Nein, Herr Ratzinger.
Ich finde die Rede bemerkenswert – weil sie einen entscheidenden Grundkonflikt offen aufzeigt und dazu beiträgt, Klarheit zu schaffen.
Denn Konflikt darum, was oberste Instanz einer demokratischen Gesellschaft ist.
Eine Gesellschaft, in der letztendlich eine höhere Instanz (das Naturrecht, mit dem Papst als seinem vermeintlichen Ober-Interpreratoren des ‚Spiritus Rector‘) sich anmasst, über mich, über uns, über unsere Lebensbedingungen zu entscheiden, eine solche Gesellschaft möchte ich nicht.
Mir ist es wichtig, dass über die Bedingungen unseres gesellschaftlichen Zusammenlebens in Freiheit, in je persönlicher Freiheit, entschieden wird, und mit dem Ziel der (individuellen und gesellschaftlichen) Freiheit. Der Freiheit des mündigen Individuums.
Glaube, auch institutionalisiert, mag es in dieser Gesellschaft gerne geben, für diejenigen, denen er wichtig ist.
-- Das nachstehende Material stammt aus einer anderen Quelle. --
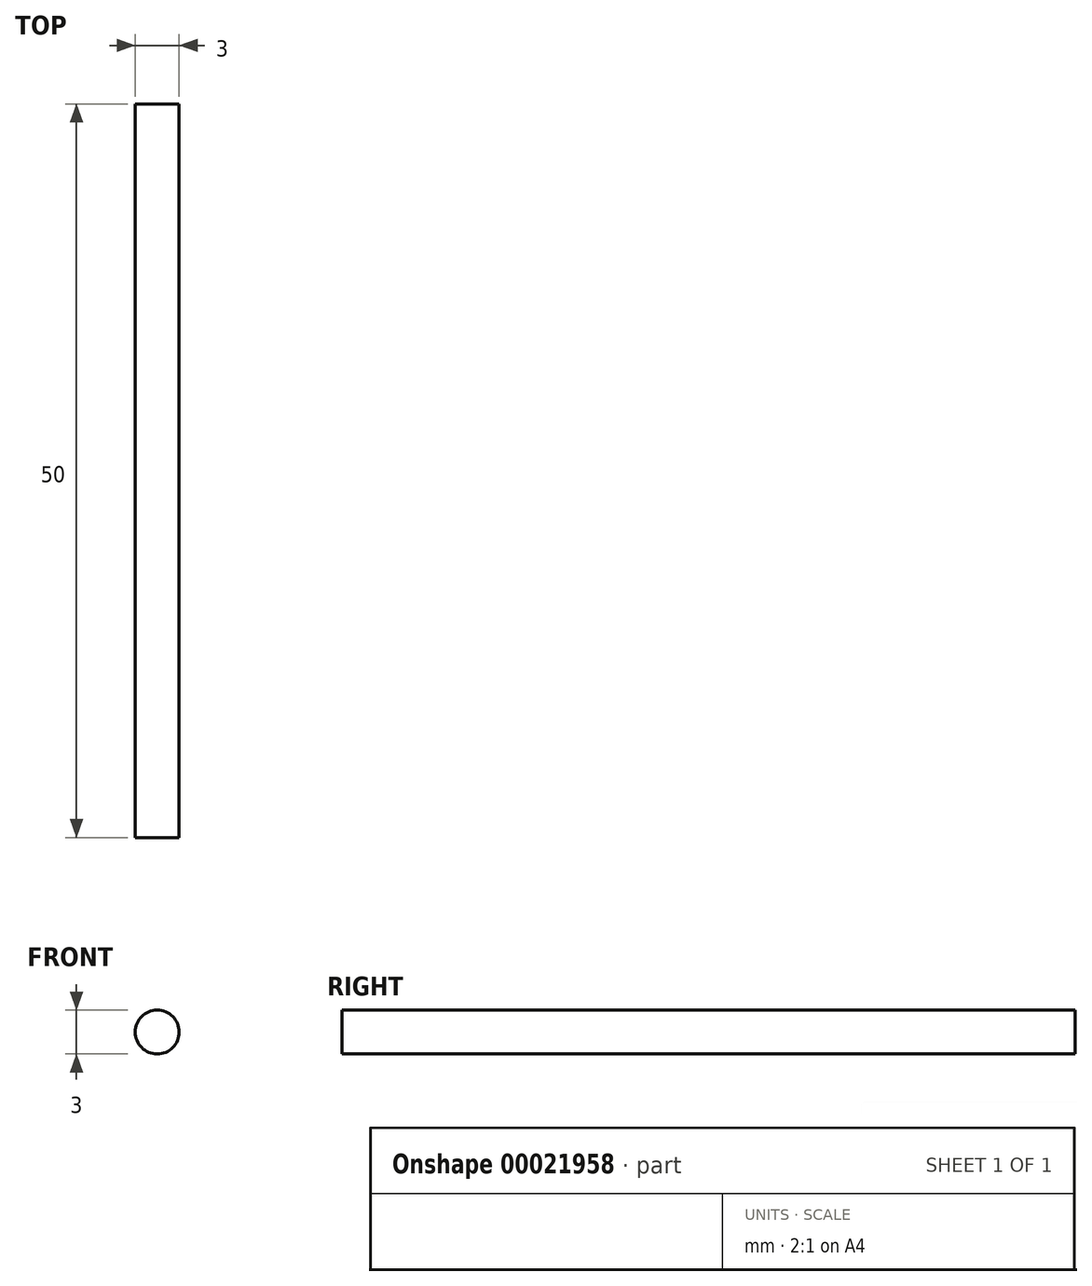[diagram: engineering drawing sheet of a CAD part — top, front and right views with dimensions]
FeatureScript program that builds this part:
annotation { "Feature Type Name" : "Feature", "Feature Type Description" : "" }
export const myFeature = defineFeature(function(context is Context, id is Id, definition is map)
    precondition{}
    {
        {
            var Q0;
            Q0=qCreatedBy(makeId("Front.planeOp"),FACE);
            var sketch = newSketch(context, id + "F0", { "sketchPlane" : qUnion([Q0])});
            skCircle(sketch, "E0", {"center": v(0, 0) * mm, "radius": 1.5 * mm});
            skSolve(sketch);
        }
        {
            var Q0;
            Q0 = qSketchRegion(id + "F0", true);
            extrude(context, id + "F1", {"entities" : qUnion([Q0]), "depth" : 50 * mm});
        }
    });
Aber er ist Privatsache.
„Aufklärung ist der Ausgang des Menschen aus seiner selbst verschuldeten Unmündigkeit. Unmündigkeit ist das Unvermögen, sich seines Verstandes ohne Leitung eines anderen zu bedienen. Selbst verschuldet ist diese Unmündigkeit, wenn die Ursache derselben nicht am Mangel des Verstandes, sondern der Entschließung und des Mutes liegt, sich seiner ohne Leitung eines anderen zu bedienen.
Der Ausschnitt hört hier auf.